Stroke And Cerebrovascular Risk Factors Knowledge In Patients Admitted To A Cardiovascular Ward. (P1.135)

2014 
Objectives: To explore the knowledge about stroke and cerebrovascular risk factors (RF) in patients admitted on a diagnosis of cardiovascular disease (CVD). Background: A better knowledge of stroke risk factors and management in the hazard population may lead to improvement in stroke outcome. Design and methods 101 patients were prospectively studied within 12-hours of admission to Coronary or Intermediate Cardiovascular Care Units. An adapted version of the Stroke Awareness Questionnaire was administered with 9 open and 6 dichotomise questions. Exclusion criteria: consent rejection or inability to answer. Results 100 patients (one refused to answer). 62% men, average age 65-years-old (17-96). Maximum educational level achieved: 29% elementary, 39% high- School, 16% tertiary and 16% academic. Geographic distribution: 33% lived in metropolitan area, 46% suburbs and 21% provinces. Medical care financing: 42% private insurance, 27% unions´ administered insurance and 31% public financing. 58% were hypertensive, 46% dyslipidemic, 18% diabetic, and 12% had a smoking history. 43% had a record of coronary artery disease (CAD), 38% arrhythmias, 27% family history of CAD, 8% stroke and 13% CAD + stroke. Admission diagnosis: 49%CAD, 14% cardiovascular surgery preop,17% arrhytmias,7% heart failure,2% syncope and 11% other causes. 94% of patients had 蠅1 medical consultations during the last year. Stroke definition: 29% a “blood clot”, 14% hemorrhage, 16% “some sort of brain problem”, 13% didn’t know and 8% others. Stroke signs and symptoms: 27% recognized limbs weakness, 15% speech problems, 17% cognitive alterations, 3% headache and 3% visual abnormalities.
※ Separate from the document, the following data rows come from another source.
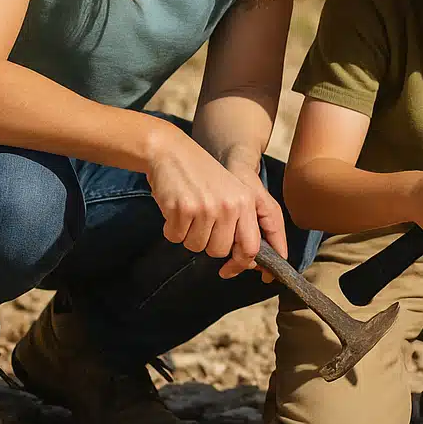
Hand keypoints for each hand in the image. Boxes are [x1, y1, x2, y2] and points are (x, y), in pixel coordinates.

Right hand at [144, 123, 287, 279]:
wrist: (172, 152)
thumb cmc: (203, 177)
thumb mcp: (233, 193)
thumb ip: (242, 222)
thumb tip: (247, 261)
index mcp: (246, 202)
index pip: (251, 246)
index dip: (241, 264)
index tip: (229, 271)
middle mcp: (230, 206)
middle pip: (220, 251)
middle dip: (208, 245)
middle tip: (201, 225)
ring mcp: (206, 207)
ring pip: (196, 247)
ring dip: (188, 236)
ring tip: (189, 212)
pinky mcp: (182, 209)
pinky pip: (175, 237)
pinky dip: (171, 228)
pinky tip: (175, 209)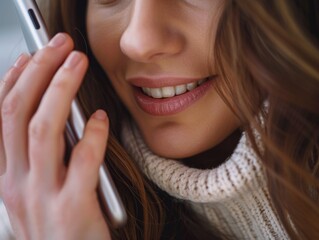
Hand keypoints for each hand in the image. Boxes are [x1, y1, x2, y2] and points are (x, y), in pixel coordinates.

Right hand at [0, 33, 110, 239]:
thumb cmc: (59, 228)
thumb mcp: (36, 192)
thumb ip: (39, 158)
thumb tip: (53, 114)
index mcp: (9, 177)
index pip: (1, 118)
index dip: (12, 82)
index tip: (29, 57)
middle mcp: (18, 184)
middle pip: (19, 113)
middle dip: (38, 71)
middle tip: (58, 45)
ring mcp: (43, 196)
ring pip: (43, 129)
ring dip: (60, 88)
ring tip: (76, 62)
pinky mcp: (74, 207)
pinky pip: (83, 160)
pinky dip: (93, 134)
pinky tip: (102, 118)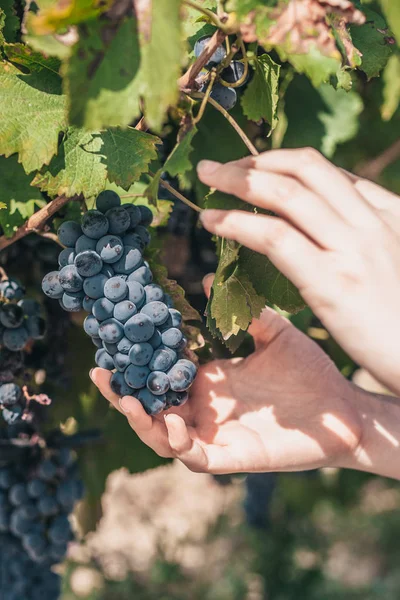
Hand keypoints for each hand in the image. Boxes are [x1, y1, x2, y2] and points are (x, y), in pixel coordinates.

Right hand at [91, 276, 361, 474]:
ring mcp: (215, 433)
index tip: (113, 343)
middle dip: (123, 394)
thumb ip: (240, 313)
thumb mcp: (272, 333)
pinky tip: (173, 424)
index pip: (161, 372)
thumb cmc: (310, 370)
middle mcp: (204, 407)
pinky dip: (178, 444)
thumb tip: (208, 281)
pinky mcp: (232, 456)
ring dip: (142, 422)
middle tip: (102, 374)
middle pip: (151, 406)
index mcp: (208, 378)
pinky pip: (195, 457)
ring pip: (163, 436)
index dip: (136, 363)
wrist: (343, 406)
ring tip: (130, 401)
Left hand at [197, 149, 399, 394]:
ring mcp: (353, 250)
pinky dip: (236, 222)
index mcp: (388, 214)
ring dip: (237, 180)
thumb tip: (313, 224)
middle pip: (304, 168)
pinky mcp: (332, 282)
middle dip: (254, 160)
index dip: (280, 160)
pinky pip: (275, 237)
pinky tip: (211, 220)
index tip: (250, 166)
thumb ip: (360, 236)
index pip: (327, 171)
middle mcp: (371, 223)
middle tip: (217, 166)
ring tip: (206, 179)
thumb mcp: (389, 261)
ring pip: (285, 194)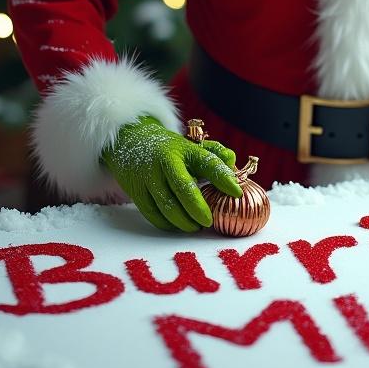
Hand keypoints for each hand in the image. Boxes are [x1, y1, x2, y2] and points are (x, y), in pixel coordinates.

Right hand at [101, 116, 242, 231]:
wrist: (131, 141)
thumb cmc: (170, 149)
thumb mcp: (191, 145)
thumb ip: (213, 153)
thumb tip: (232, 161)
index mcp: (185, 149)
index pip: (207, 161)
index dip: (223, 176)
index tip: (237, 191)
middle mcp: (166, 161)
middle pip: (183, 188)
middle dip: (198, 208)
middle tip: (209, 222)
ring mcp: (149, 176)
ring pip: (167, 205)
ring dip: (184, 221)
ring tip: (196, 226)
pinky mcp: (136, 191)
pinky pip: (153, 214)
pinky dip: (167, 224)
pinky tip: (178, 225)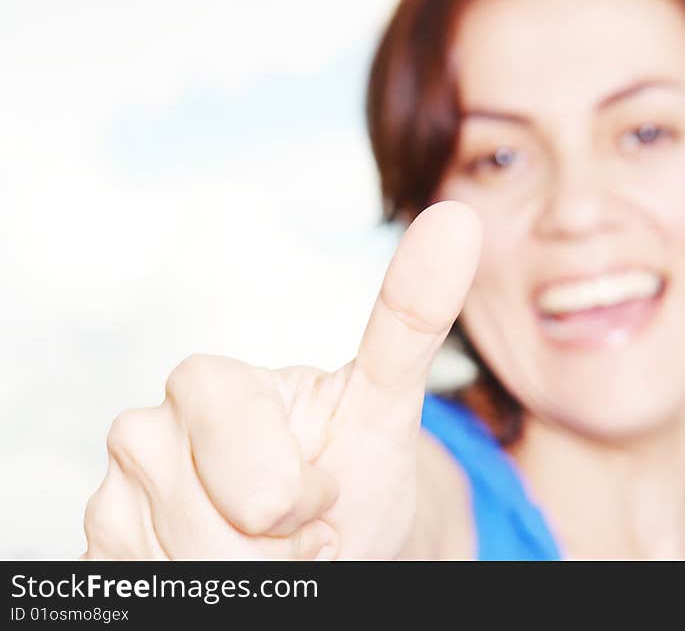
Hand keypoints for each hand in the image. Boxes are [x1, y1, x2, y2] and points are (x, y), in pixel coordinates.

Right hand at [82, 201, 481, 558]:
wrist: (327, 529)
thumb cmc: (354, 464)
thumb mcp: (387, 403)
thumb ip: (410, 319)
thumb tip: (456, 217)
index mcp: (208, 382)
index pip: (260, 485)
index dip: (302, 500)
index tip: (325, 486)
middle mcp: (147, 427)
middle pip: (218, 539)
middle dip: (278, 551)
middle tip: (299, 522)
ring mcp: (116, 492)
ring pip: (187, 571)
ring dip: (248, 577)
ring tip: (265, 546)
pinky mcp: (102, 545)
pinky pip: (155, 591)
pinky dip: (208, 594)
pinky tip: (221, 563)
Only 54% would call an ambulance, 54% ignored any stroke treatment and 2% heard about thrombolysis. Conclusion: Even in these selected population, with previous or current CVD, a large amount of RF and a high rate of previous medical consultations, knowledge about stroke showed to be very low indicating a poor quality of preventive measures and the need to emphasize educational interventions. Disclosure: Dr. Munoz has nothing to disclose. Dr. Gonzalez Toledo has nothing to disclose. Dr. Pagani Cassara has nothing to disclose. Dr. Tamargo has nothing to disclose. Dr. Thomson has nothing to disclose. Dr. Nadile has nothing to disclose. Dr. Ferre has nothing to disclose. Dr. Klein has nothing to disclose.